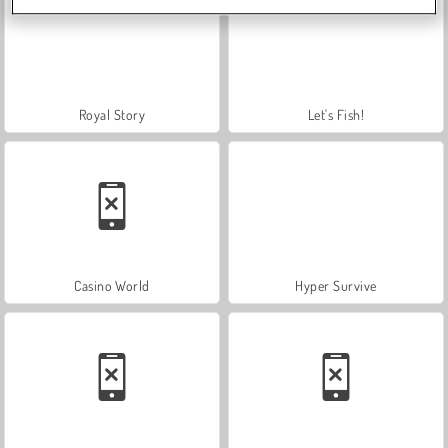
Royal Story
Let's Fish!
Casino World
Hyper Survive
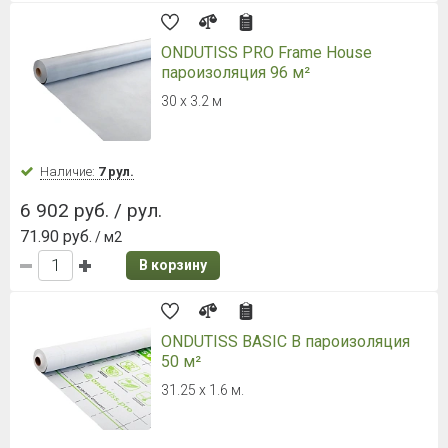
ИЗОСПАН RS армированная паро-
гидроизоляция
1,6х43,75 м, 70 м2
Наличие:
Уточняйте
5 067 руб. / рул.
72.39 руб.
/ м2
В корзину
ИЗОСПАН D паро-гидроизоляция
повышенной прочности
1,6х43,75 м; 70 м2
Наличие:
Уточняйте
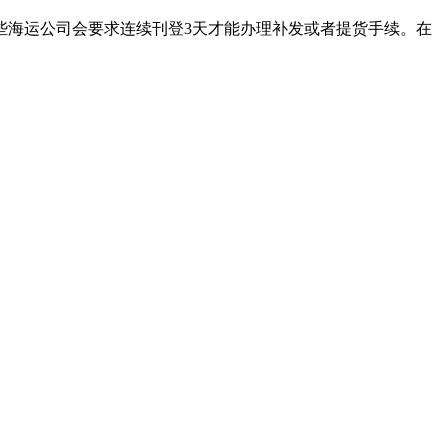
些海运公司会要求连续刊登3天才能办理补发或者提货手续。在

-- -- --

◆ **TASK REQUIREMENTS**
Please replace "Уточняйте" with "Под заказ" throughout the listing above and change nothing else. Leave the pictures out of your answer.

◆ **FINAL ANSWER**
Royal Story
Let's Fish!
Casino World
Hyper Survive
ИЗОСПАН RS армированная паро-
гидроизоляция
1,6х43,75 м, 70 м2
Наличие:
Под заказ
5 067 руб. / рул.
72.39 руб.
/ м2
В корзину
ИЗОСПАН D паро-гидроизоляция
повышенной прочности
1,6х43,75 м; 70 м2
Наличие:
Под заказ
些海运公司会要求连续刊登3天才能办理补发或者提货手续。在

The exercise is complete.